I'm running dplyr on AWS Lambda (via rpy2), so installing it on an amazon ec2 linux instance via install.packages and then packaging into something that works with AWS Lambda. Something similar to https://github.com/nafiux/portableR

The compiled dplyr.so is about 33MB however - which (along with all the other large R shared object and rdb files) starts to cause problems with uploading the package to AWS (though there are ways around this using S3 upload - but would like to avoid if possible). For reference (and i'm not trying to solve these here), libRblas.so is also about 33MB and stringi.so & its icudt55l.dat (which are used by lurbridate i believe via stringr) are ~50MB combined

Are there any configure.args options that can help to reduce the overall dplyr.so size? (eg presumably debug is already stripped, what about using dynamic linking instead of static? - or disabling uncommon functionality that am unlikely to use (plotting/pdf/image output))

thanks

roger

1 Like

I'm having similar issues.

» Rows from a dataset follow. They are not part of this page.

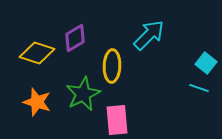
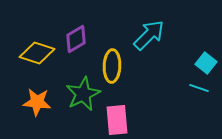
purple diamond: moved 1 px right, 1 px down
orange star: rotated 12 degrees counterclockwise
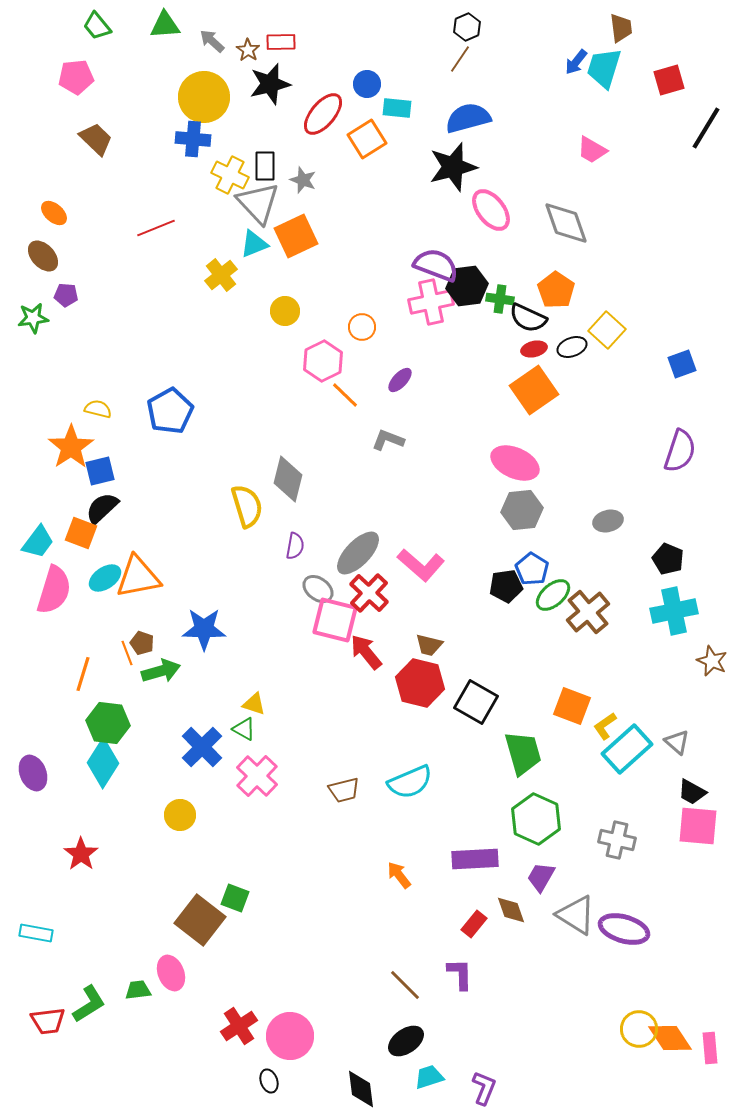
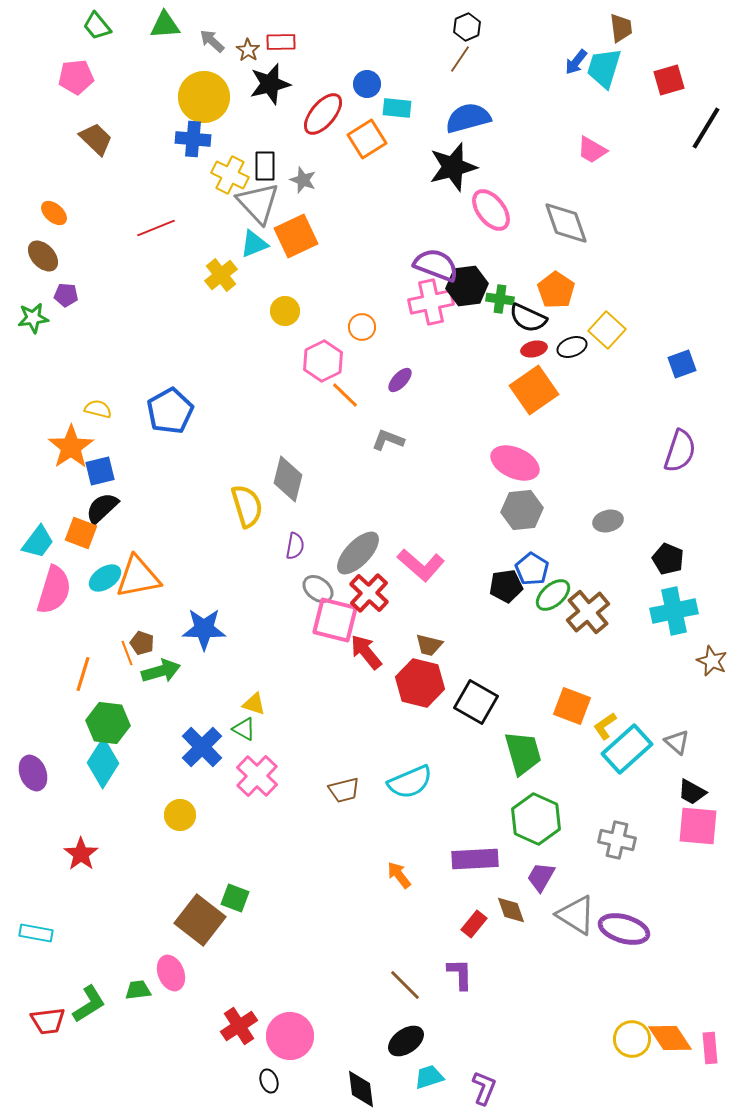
yellow circle at (639, 1029): moved 7 px left, 10 px down
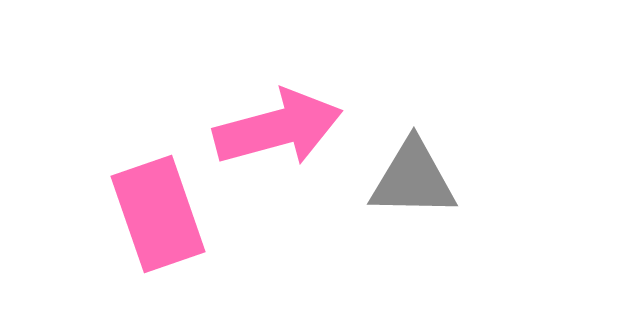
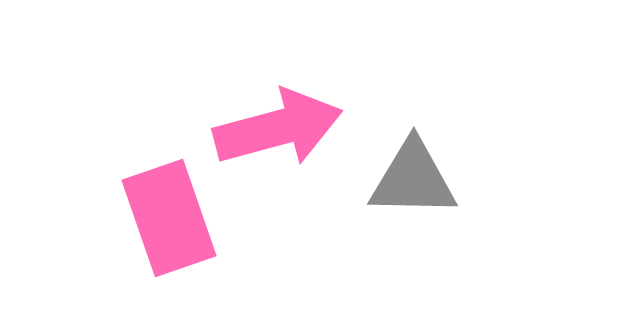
pink rectangle: moved 11 px right, 4 px down
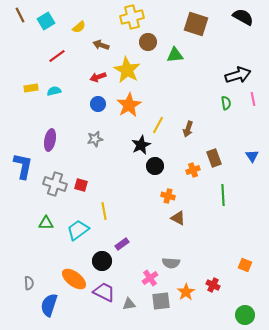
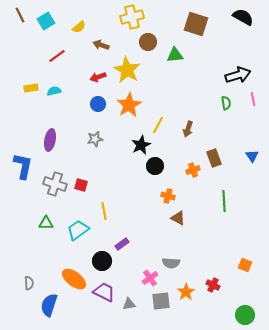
green line at (223, 195): moved 1 px right, 6 px down
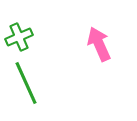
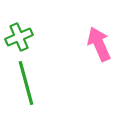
green line: rotated 9 degrees clockwise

We're trying to use AWS Lambda to schedule ETL's from our cloud software into AWS S3. We have not been able to get the Lambda running yet because our build is too large to fit in the 250 MB of allocated space. We'd like a way to only install specific functions of each library since we only use a few, but we found another potential solution - http://dirk.eddelbuettel.com/blog/2017/08/20/#010_stripping_shared_libraries. I'll come back on this thread if and when we're able to solve our issue.